I also have a clear image of a person who has never met Jesus Christ. Someone who seeks to “go it alone” in the world. A person determined to keep moving at all costs, despite the fact that human beings can never fully control their own destinies, let alone their own faith lives. A person unknowingly in search of rest and peace. A person restless but not comprehending the cause. People struggling to carry such burdens alone are doomed to stumble. Or at least they won’t get very far. And they need refreshment and rest for their souls.
But these words of comfort are also spoken directly to each one of us. “Come to me all you that are weary and carry heavy burdens, and I will give you rest.” These words just make you want to collapse into the arms of Jesus. To give up the pretensions and illusions we desperately seek to convey to one another, and simply rest in God. We tire of the struggle. The loads we either refuse to or cannot put down are heavy. Emotional and spiritual baggage always is.

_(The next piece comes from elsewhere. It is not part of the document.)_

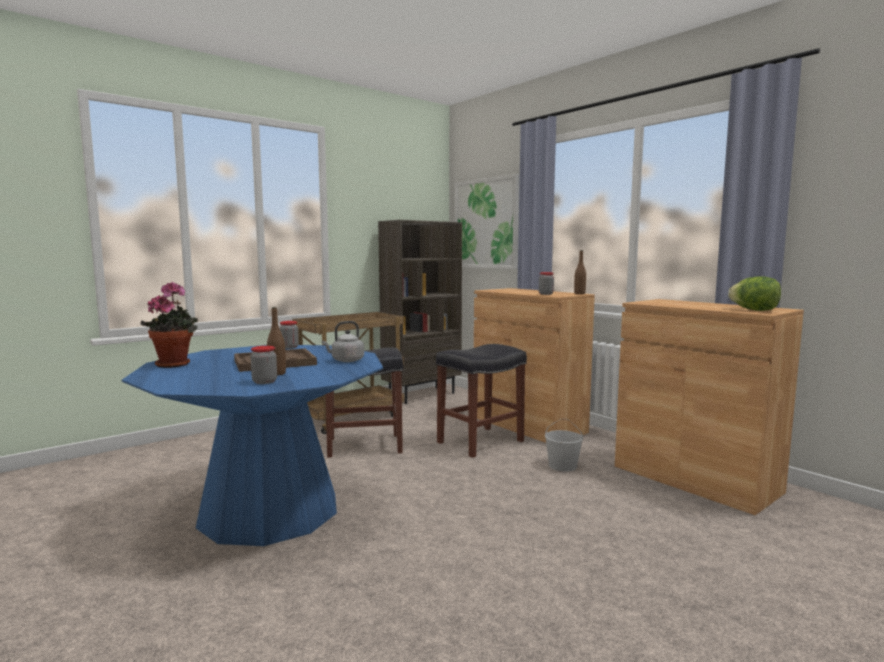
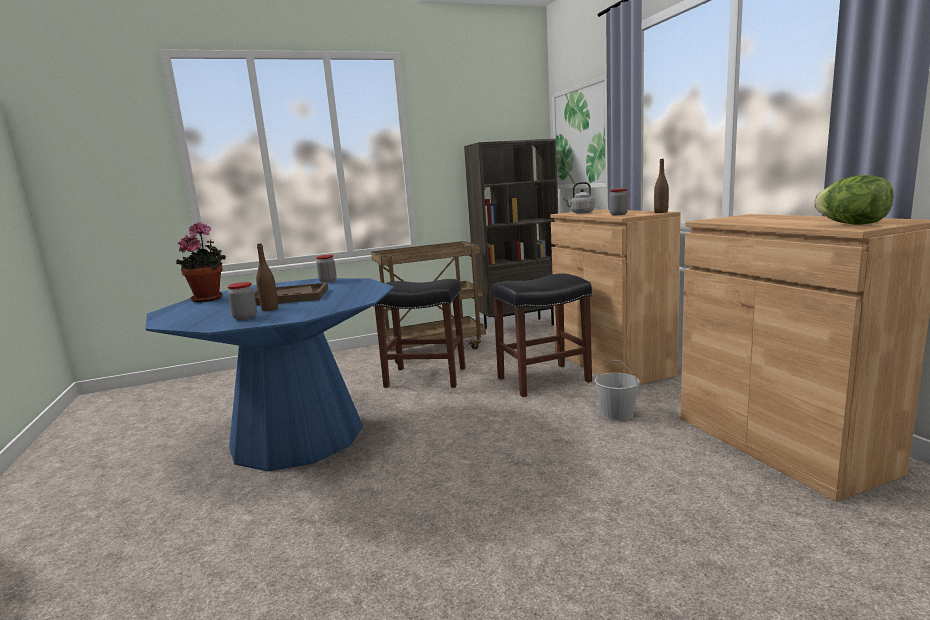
camera: 20 degrees right, 5 degrees up
grey kettle [322,321,364,362] -> grey kettle moved to [563,182,595,213]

While we don’t always feel burdened, life does wear us down at moments. At times the feeling is particularly acute. Our burdens can make us feel like pack mules struggling with the weight of the world. Believing that if we just trudge onward, if we can only go a few more steps, things will get better.
Saint Paul was no stranger to inner struggles and burdens. Which is comforting in a sense because he doesn’t whitewash life’s difficulties. He doesn’t gloss over them. In the portion of his Letter to the Romans we read this morning, he struggles passionately with sin. We don’t know his specific demons or burdens, but it doesn’t matter. We all have them and we all need that comforting refreshment offered by Jesus. Through Paul’s words you can hear his inner battles as he cries, “Wretched man that I am! Who will rescue me from this body of death?” And then he proclaims the answer. “There is no condemnation for those who are in Christ Jesus. Thanks be to God through Jesus Christ our Lord!” Paul gave his struggles, his heavy burdens to Jesus. And this allowed him to live in a place of rest and refreshment despite his afflictions. Not ease, mind you, but a profound peace of soul.
As we come to Jesus with our burdens, our baggage, our heaviness of heart, he offers us a yoke. Which at first glance is the last thing we need. When you already feel like an emotional beast of burden, a yoke seems to add insult to injury. It seals the deal. Because a yoke is another burden. When we come to Christ seeking relief and he gives us a yoke, it feels more like a millstone. Adding more weight to our already overtaxed burdens rather than offering relief.
Some of you may know that a priest’s stole symbolizes the yoke of Christ. Priests are yoked to Christ’s service in a unique way. But it’s not limited to clergy. Jesus asks us all to wear his yoke, to be drawn to him, to place our lives in his. And, ironically enough, with this yoke comes freedom. We can allow Christ to lead the way. It takes the pressure off of us. Which is why Jesus can tell us that his yoke is easy and his burden light. With Jesus a symbol of servitude becomes a symbol of freedom. Which is just another example of the paradox of the Christian life, another reminder of the “upside down” kingdom. That out of a stable a king is born; that out of death is life, that out of slavery is freedom.
So we trade our burdens for a yoke. And when we drop our baggage at Christ’s feet and accept his yoke, it doesn’t mean life is easy. He promises rest for our souls. The long-term implications are eternal life. In the short-term rest for our souls means knowledge of the peace of Christ in this world. Or as Paul says, “To set the mind on the Spirit is life and peace.”
In our society, I think Jesus also offers us rest from the burdens of our frenetic lives. From the competitive, competing interests we face each day. From the pressures of attaining worldly “success.” From the burdens of being overscheduled and overcommitted. From the burdens of fear and hopelessness.
I’m thankfully going to be avoiding airports this summer. It’s more restful somehow to jam everything into the minivan. But it’s important to remember that Jesus is more than a “spiritual skycap,” charged with toting our heavy baggage for us. He is himself the final destination. The place of rest, refreshment, and peace.